Exercise requirements:
a – In the article on the Brighton land dispute, on what date did the town hold its public hearing on the eminent domain proceedings?
b – List every person named in the article on the Brighton land dispute.
c – Rewrite the article on the Brighton land dispute starting with "The gathering was" and going on through "captivated and glassy-eyed.", changing "assembly room" to "council chamber".

Text block:
========

May 05, 2004 News & Opinion » Featured story

Church vs. state 

Brighton and Faith Temple Church square off over 66 acres

Read the US Constitution. No matter how long you search, you will never find the phrase "eminent domain."

            It is a legal procedure that authorizes the government to take private property for a price it deems appropriate, whether or not the owner has any intention to sell. The practice and its application are grounded in national jurisprudence and historic tradition, and its roots are actually in the Constitution.

            In other words, if the government has plans that meet criteria deemed beneficial to the community, and those plans require the use of your land, it can force you to sell the property.

            That's the message being conveyed to a Brighton church, the 69-year-old Faith Temple on 1876 Elmwood Avenue. The church recently entered into a contract with a private landowner to purchase a 66-acre parcel of property off Westfall Road. Faith Temple wants to use the land to build a new church complex, complete with a school and possibly a senior home, since its current location is no longer suitable for the 1,300 to 1,400 weekly attendees.

            But the Town of Brighton has been trying to buy the land for years. Owner Alan Groos insists the town hasn't been willing to pay enough for it. In mid-April, Brighton announced it has initiated eminent domain proceedings. The town held a public hearing on the matter on April 28 as part of the monthly town hall meeting.

The gathering was a contentious, rollicking affair. More than 300 people overflowed the assembly room and spilled out into the lobby. Many watched the proceedings on closed-circuit television. Others socialized in the atrium and lingered on the stairs outside.

            The public commentary section of the meeting began at 7:20 p.m. and lasted until a few minutes before midnight. Members of the audience who were at the meeting to address other items on the agenda appeared alternately captivated and glassy-eyed.

            They shared newspapers in the lobby and spoke on cell-phones just outside the entrance of the building. One man joked under his breath about catching a late movie and coming back. Another, the president of a local corporation, sat down, tilted his head back against the wall, closed his eyes, and, by 11:30 p.m., was snoring audibly not 10 feet from the open doors of the lively assembly.

            Inside, many of the church's supporters expressed disappointment at the town's decision to initiate eminent domain. Church officials and members said they were still involved in negotiations with the town for some kind of settlement of the issue. They said the plot of land could accommodate both the new building Temple Faith plans to construct as well as the park the town intends to develop.

            The disputed property sits directly in the middle of two other parcels of unused land --- one plot owned by the church, and the other by the town.

            "Why are you putting your park in the middle of our parcel of land instead of putting it on one side or the other?" said the Rev. Stephen Edlin, the pastor at Temple Faith, as he spoke before the board and the assembled crowd.

            The town and its supporters said the plans for the park had been in the works for years. They were made public and widely supported by a four-to-one margin in a town referendum in December, 2002. The referendum described the town's plans and listed the properties that would have to be acquired.

            The Groos property is listed as an "alternative" acquisition. At last week's meeting, Town Supervisor Sandra Frankel said it was a "critically important" aspect of the central park and open space the town envisions.

The properties listed in the referendum came from the town's 2000 Comprehensive Plan. Item four of its "Open Space and Recreation Recommendations" reads: "Acquire a minimum of 32 acres of open space suitable for active and passive recreation.... The preferred location is adjacent to existing parkland or significant open space areas."

========

Available data:
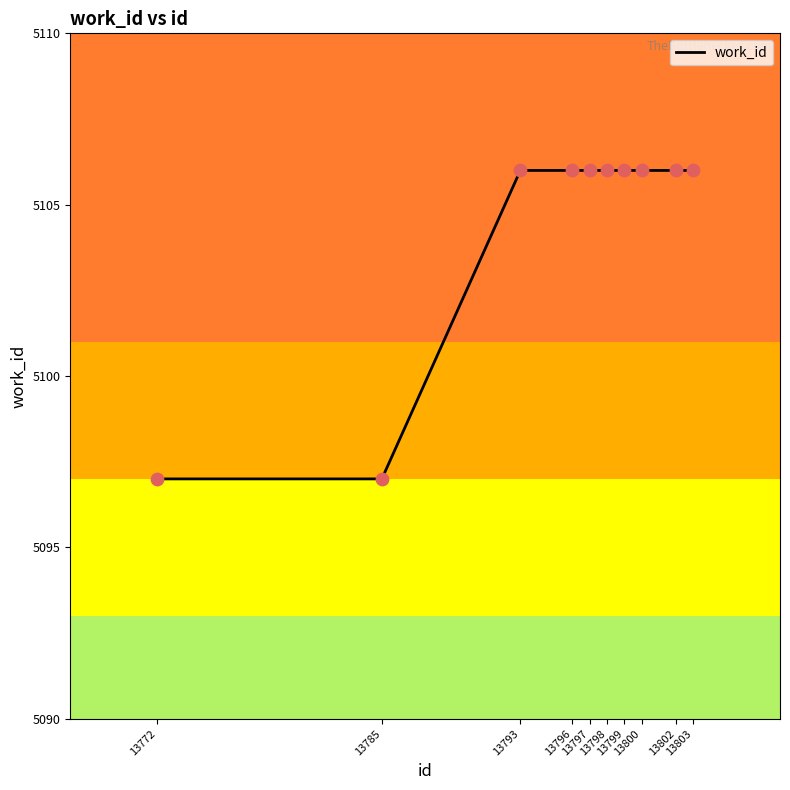

What is the change in value from 13772 to 13796?

+9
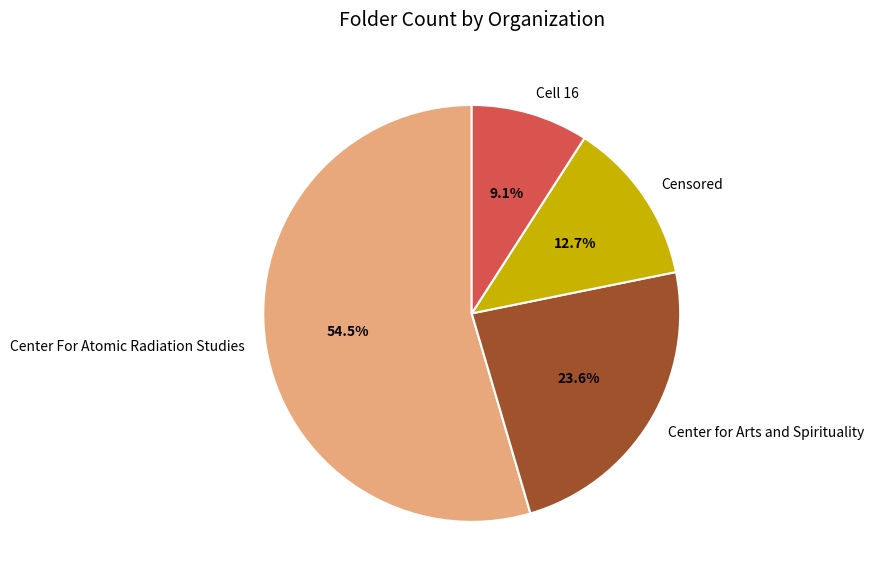

Rank the categories by value from highest to lowest.

Center For Atomic Radiation Studies, Center for Arts and Spirituality, Censored, Cell 16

========

Expected results:
a – April 28

b – Alan Groos, the Rev. Stephen Edlin, Sandra Frankel

c –
The gathering was a contentious, rollicking affair. More than 300 people overflowed the council chamber and spilled out into the lobby. Many watched the proceedings on closed-circuit television. Others socialized in the atrium and lingered on the stairs outside.

            The public commentary section of the meeting began at 7:20 p.m. and lasted until a few minutes before midnight. Members of the audience who were at the meeting to address other items on the agenda appeared alternately captivated and glassy-eyed.